Что сулил ему завтрашний день? Ответ на этот вопрос, наверное, мог дать один лишь Пугачёв. Архип не хотел умирать. Да и за что? Он ни в чём не виноват!
Неизвестность больше всего мучила его. Отсидка в полной темноте, борьба надежды и отчаяние… За ним никто не приходил, а это переполняло чашу терпения. Как жесток самозваный «царь»! К чему эта пытка? Но никто не отвечал Архипу, никто не обращал на него внимания…
Всю бессонную ночь Архип размышлял о том, будет ли он прощён или казнён. А с наступлением утра тюремщик открыл крышку подпола:
– Вылезай, браток, наружу. Видать, отмаялся ты уже, сердешный.
– Ты думаешь, меня повесят? – ухмыльнулся Архип, выбираясь из своей темницы.
– Это не моё дело, – пожал плечами охранник. – Только вот ампиратор нынче как с цепи сорвался. Казакам давеча у Менового двора бока поднамяли. Вот и осерчал государь. Так что прощавай, молодец. Едва ли ампиратор тебя помилует!
* * *
Последнюю ночь перед казнью Нага и Жаклин провели в полном смятении. Их тоже заперли в подпол и не тревожили. Жаклин несколько раз подзывала охранника и просила встречу с «государем», но тот лишь отмахивался и отходил со словами:
– Не торопись помирать, краля. Всему своё время!

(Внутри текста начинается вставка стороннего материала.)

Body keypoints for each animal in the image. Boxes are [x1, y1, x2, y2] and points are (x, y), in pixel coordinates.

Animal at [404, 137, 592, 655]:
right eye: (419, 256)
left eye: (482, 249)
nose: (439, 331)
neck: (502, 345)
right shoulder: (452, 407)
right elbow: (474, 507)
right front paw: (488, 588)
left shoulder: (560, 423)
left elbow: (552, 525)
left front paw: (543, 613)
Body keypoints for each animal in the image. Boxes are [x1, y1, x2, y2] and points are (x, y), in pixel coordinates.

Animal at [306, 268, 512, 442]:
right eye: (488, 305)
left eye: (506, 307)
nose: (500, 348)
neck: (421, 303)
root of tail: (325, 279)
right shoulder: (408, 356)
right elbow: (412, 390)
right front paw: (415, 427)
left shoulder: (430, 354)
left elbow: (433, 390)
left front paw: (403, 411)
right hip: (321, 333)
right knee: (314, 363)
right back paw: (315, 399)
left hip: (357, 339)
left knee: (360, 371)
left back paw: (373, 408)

Нага и Жаклин, сидели на земляном полу друг перед другом в полной темноте. Руки и ноги негодяя были скованы цепями, а вот Жаклин была свободна от тяжёлых кандалов.

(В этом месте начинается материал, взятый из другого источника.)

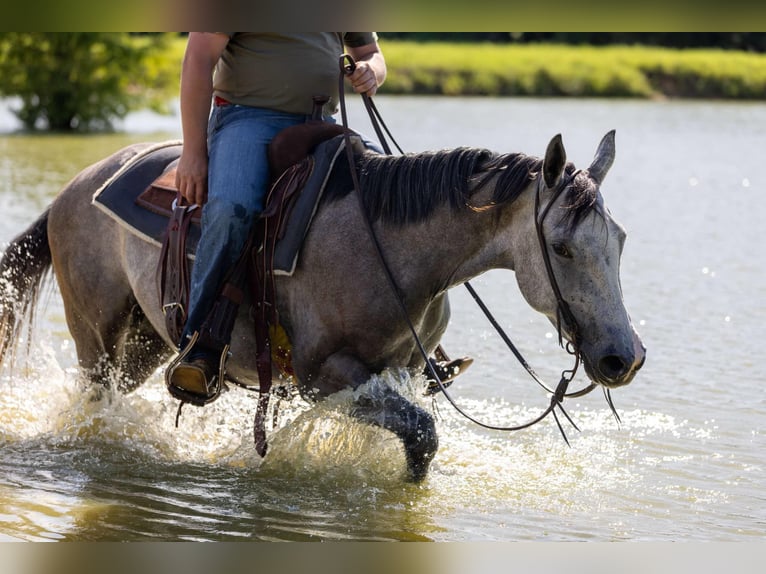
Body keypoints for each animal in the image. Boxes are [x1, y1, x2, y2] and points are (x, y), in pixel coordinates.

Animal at [0, 130, 645, 481]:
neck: (388, 242)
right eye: (561, 247)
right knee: (93, 401)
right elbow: (424, 434)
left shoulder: (398, 371)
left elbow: (419, 441)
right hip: (96, 339)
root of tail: (76, 185)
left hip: (146, 344)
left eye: (620, 241)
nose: (625, 358)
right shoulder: (324, 376)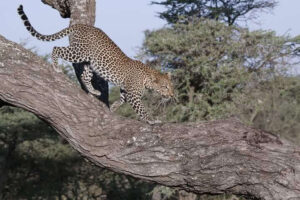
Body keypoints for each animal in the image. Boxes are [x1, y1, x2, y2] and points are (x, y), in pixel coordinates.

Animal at [17, 4, 175, 123]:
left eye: (170, 86)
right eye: (165, 87)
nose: (172, 95)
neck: (147, 78)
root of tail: (80, 25)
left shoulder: (126, 90)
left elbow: (121, 99)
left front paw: (113, 107)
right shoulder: (133, 95)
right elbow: (141, 110)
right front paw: (152, 120)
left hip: (90, 63)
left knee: (84, 76)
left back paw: (93, 91)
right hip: (79, 53)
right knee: (56, 49)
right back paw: (56, 67)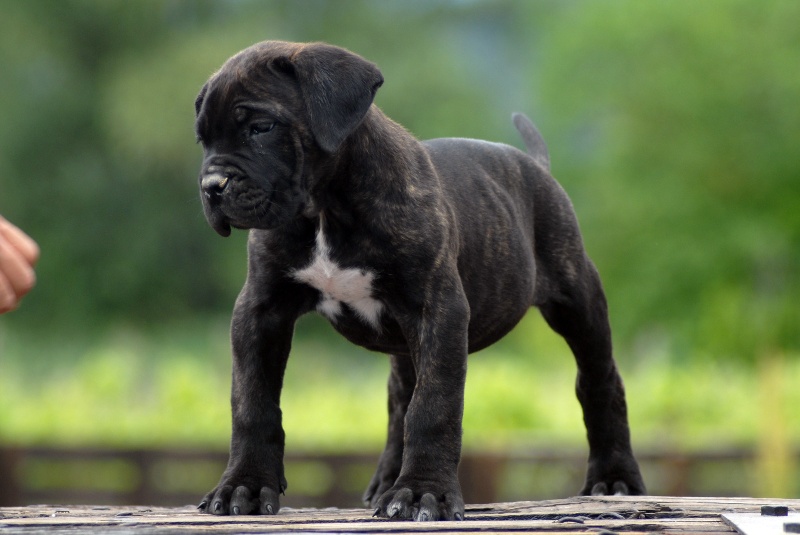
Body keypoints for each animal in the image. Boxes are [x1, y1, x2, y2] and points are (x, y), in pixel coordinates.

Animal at [193, 40, 645, 521]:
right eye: (202, 139)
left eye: (262, 127)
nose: (211, 185)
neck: (326, 209)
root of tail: (535, 166)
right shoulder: (261, 312)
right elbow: (252, 401)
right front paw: (244, 485)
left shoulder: (436, 310)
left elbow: (434, 407)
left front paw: (422, 493)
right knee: (399, 400)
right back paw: (387, 480)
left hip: (577, 297)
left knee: (599, 379)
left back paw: (614, 478)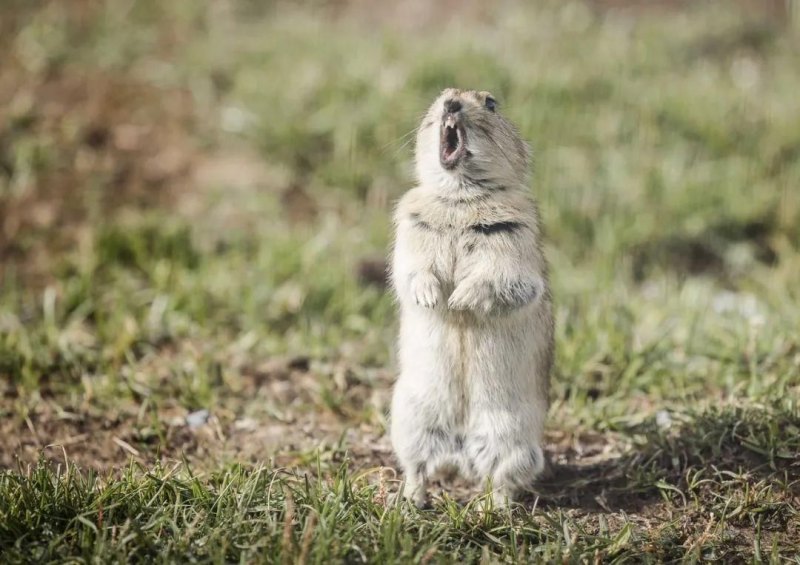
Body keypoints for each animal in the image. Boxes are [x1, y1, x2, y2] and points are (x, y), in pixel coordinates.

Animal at [390, 88, 552, 506]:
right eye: (440, 95)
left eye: (491, 102)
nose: (451, 104)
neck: (460, 197)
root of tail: (459, 450)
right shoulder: (410, 237)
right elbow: (411, 273)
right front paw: (433, 299)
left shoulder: (514, 250)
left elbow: (502, 284)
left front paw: (459, 300)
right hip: (409, 421)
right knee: (417, 467)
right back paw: (413, 501)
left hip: (513, 439)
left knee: (502, 477)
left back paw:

– Неделя уже прошла, а мы всё ещё здесь, – процедил сквозь зубы озлобленно Нага. – Ты не знаешь, Чертовка, почему? Где твой хитроумный план, который, как ты уверяла, вернёт нам свободу?
Жаклин нервно хмыкнула.
– Время ещё не пришло, – ответила она неопределённо. – Как только я увижу Пугачёва…
Нага промолчал.
– Я верю, что получится, – после недолгой паузы продолжила Жаклин. – Мне бы только сказать парочку слов этому выродку.
– Ты что, очаровать самозванца собралась? – ядовито пошутил Нага.
Жаклин покачала головой и сжала ладонями виски.
– То, что я задумала, тебя не касается.
– Интересно знать почему?
– Потому что я так хочу!
Когда Жаклин замолчала, Нага встряхнул головой, словно очнувшись от дум, и сказал:
– А я почему-то уверен, что смерть минует меня!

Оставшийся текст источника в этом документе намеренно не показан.